Fight or flight, my brain whispers. Nothing to fight with but tattered old books and words, nowhere to fly with him in the way. “Matthias, I think you should leave.”
Now he narrows his eyes. “Really? So, I come in here, and you’re happy enough to flirt and give me help with my music, but when I want you to be my gir-”
“I never flirted.” I grind my teeth. “I answered your questions about good books for inspiration, that’s all.” And I answered it ironically, since you've likely got less in your head than you've got in your pants, at least metaphorically.
“You know what?” He throws up his hands. “Whatever. You’re kinda ugly, anyway.”

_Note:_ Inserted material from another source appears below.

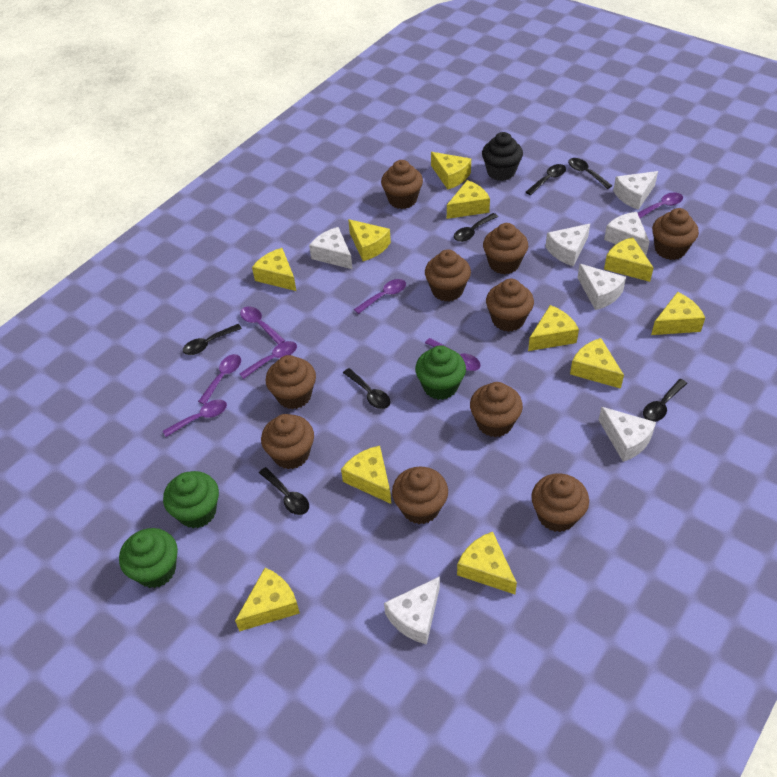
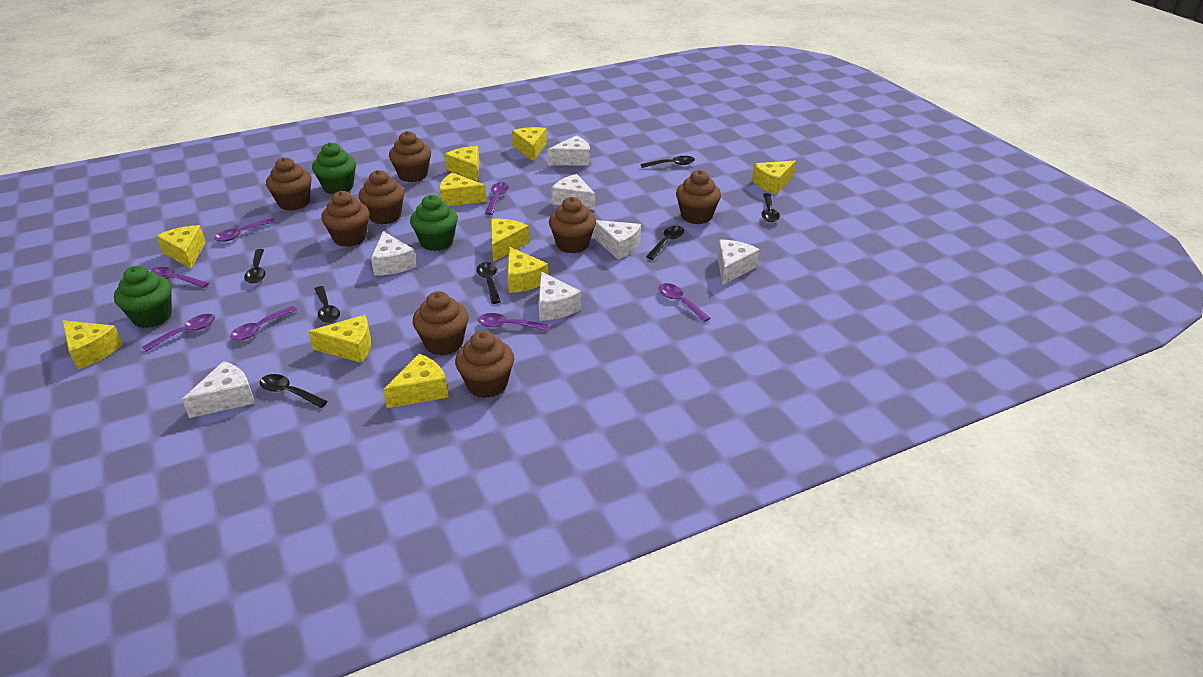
black cupcake: [482,132,523,181] = 1 -> none = 0
brown cupcake: [261,414,314,469] [265,355,316,409] [381,160,423,209] [392,467,448,524] [425,250,471,302] [470,382,523,437] [483,223,528,274] [486,279,534,332] [531,474,589,532] [652,208,699,260] = 10 -> [266,157,312,211] [321,191,369,247] [359,170,405,224] [389,131,431,182] [413,291,469,355] [455,331,514,398] [549,197,596,253] [676,170,721,224] = 8
yellow cheese: [235,568,300,632] [252,248,296,291] [341,446,391,504] [348,219,391,261] [431,152,471,190] [447,180,490,219] [457,532,517,594] [528,305,579,351] [570,338,624,389] [604,237,653,282] [651,292,705,335] = 11 -> [62,320,123,369] [156,225,206,269] [308,315,371,363] [383,354,449,408] [439,173,487,206] [444,146,479,182] [491,219,530,262] [507,247,549,293] [512,127,547,161] [752,161,796,195] = 10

I have to bite my lip to stop myself from laughing out loud. Ugly and fat. Looks are the only things that appeal to these types of boys, so it’s all they know to insult us. Our ability to appeal to them. As if that’s some kind of reward, dating one. Yuck.
“Why are you so worked up, anyway?” He leans closer, and I really wish the book in my hand had a hard cover. You never know how far these boys will go. “You should have been glad I gave you an opportunity to be my girl. You’re so desperate, and you have no reason to reject me.”
“Actually, I do have reasons.” I tell him, standing up taller.
“And what are they?” He narrows his eyes back at me, his face steel. “Why won’t you give me your number?”
“Because I said so.” I can feel my eyebrows narrow, and I’m aware suddenly that I’m smirking. “Matthias, I don’t think I’m the desperate one here.”
He snorts, backing up. “Seriously? You’re bigger than this store. Fat chance you’ll be single for life with this attitude.”
And there’s the ‘fat’ insult, and the ‘you aren’t worthy of our relationship’ remark, and that completes the BINGO for a misogynist boy. “Okay.” I shrug. “Have fun jerking off to your own pathetic soundtracks.”
He flips me off, storming out the door (and brushing past a surprised looking Charlie) swearing enough profanity to light the roof in flames.
“Damn.” Charlie looks at me. “What’d he want?”
I roll my eyes and gesture to myself. “This ugly, desperate-for-male-attention figure, and my number.”
She groans. “Disgusting. And, of course, typical.”
“Right?”
“Sorry I wasn’t here.” She nods toward the front of the shop. “Bella came in, and they needed an easy book-report book for their senior thesis paper, but they didn’t want it to be a classic.”
I laugh. “What’d you end up recommending?”
“It doesn't matter." She moans. "They chose Harry Potter. Bella could’ve had Yes No Maybe So or Red White and Royal Blue or literally anything in the world, but they chose Rowling.”
“They coulda taken Fitzgerald and talked about how his protagonist is one giant, pathetic, simp with no respect.”
Charlie sighs. “Men. What else is new?”
“The #notallmen movement.” I point out. “That’s new.”
“I’m telling you, Free.” She shakes a finger at me. “If I made a ray gun that shot every guy that didn’t respect women with glitter, America would be a very exciting place to live.”